We need to get the facts on car-ownership and transit-usage, average length of tenancy, household size, the demographics of the project. Before more are built. Rather than doing a survey or learning from the year 2000 census, the Agency is spending $100,000 on Design Guidelines for the area. We need facts not fiction. Project promoters, public and private, gladly falsify environmental impacts. Even if reality prevails and a project is rejected, those who have been retained to promote it will have been paid, and given a chance to prove their loyalty. They tend to be kicked, not out, but up, to cushier jobs.

This latest Del Norte proposal is yet another inappropriate project, masquerading as "smart-growth". Fortunately, it is not economically feasible, due to the horrendous cost associated with BART parking. This leads to a "replacement" cost of some $3 or $4 million for each acre of parking - much more than was spent on Del Norte Place. That can only be recouped with densities that will overwhelm our already congested area.
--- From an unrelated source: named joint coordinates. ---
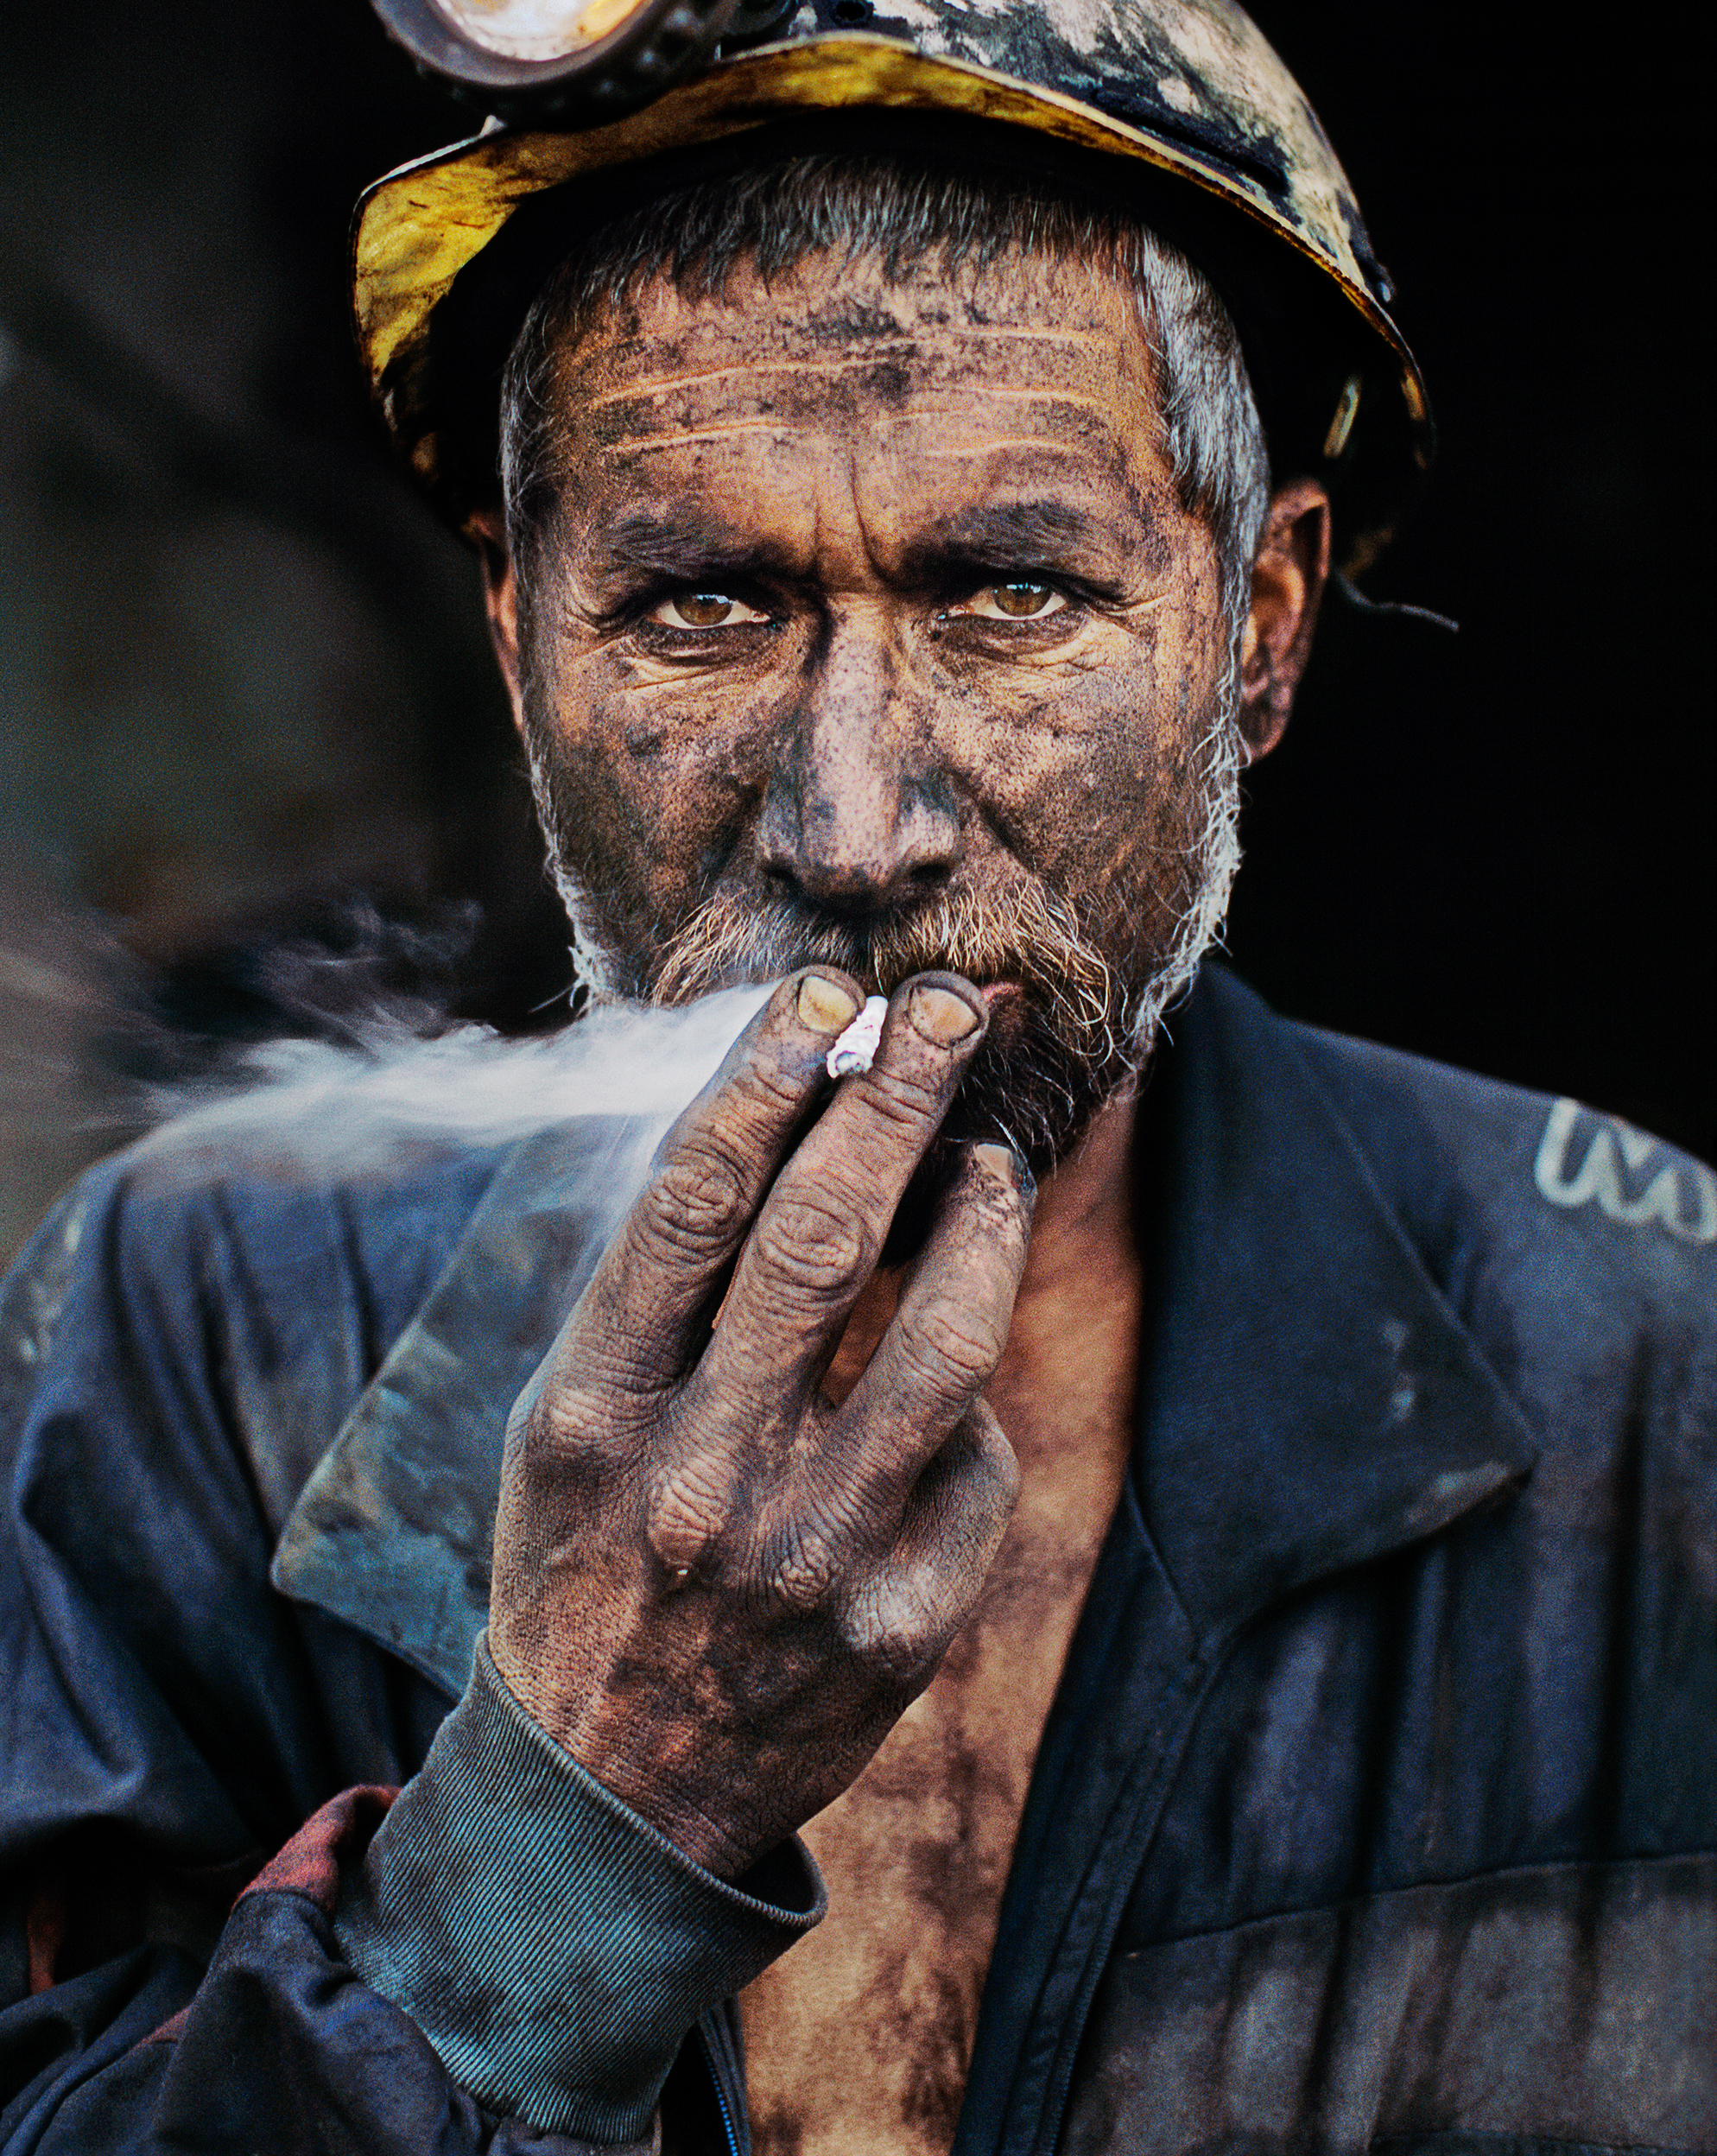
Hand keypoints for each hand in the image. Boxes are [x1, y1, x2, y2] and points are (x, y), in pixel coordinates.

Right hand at [486, 969, 1030, 1880]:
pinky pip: (976, 1467)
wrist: (608, 1798)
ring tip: (986, 1157)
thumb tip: (780, 1108)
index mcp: (594, 1409)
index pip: (691, 1200)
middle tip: (949, 1009)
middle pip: (823, 1238)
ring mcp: (807, 1565)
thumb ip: (656, 1288)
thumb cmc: (587, 1558)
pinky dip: (970, 1406)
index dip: (769, 1075)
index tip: (829, 993)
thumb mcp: (567, 1419)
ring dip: (981, 1219)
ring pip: (943, 1344)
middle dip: (897, 1096)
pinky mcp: (899, 1636)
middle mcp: (696, 1480)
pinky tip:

The Del Norte area is first and foremost a transit hub, and also a traffic chokepoint. If that is ignored, any new large-scale, hi-density project will greatly add to the cost of countering congestion. Many people, for ideological reasons, money, jobs, hope to spend hundreds of millions of tax dollars on dense housing and public transit. But in California's present economic condition, we simply don't have the funds to do the job right. The most likely outcome is fewer people housed and ever-worse traffic. Using redevelopment to foster congestion under the guise of promoting public transit, is silly and must be stopped.

Del Norte cannot be expected to achieve the amenities of a "downtown". It does not deserve traffic metering and gridlock so as to promote careers of officials and generate jobs and profit for people who live elsewhere. If "smart growth" is to have a future it has to stop being a bully, and think about "what belongs where, and why, and at what cost". Del Norte Place should be used to provide a lesson of what works and what does not.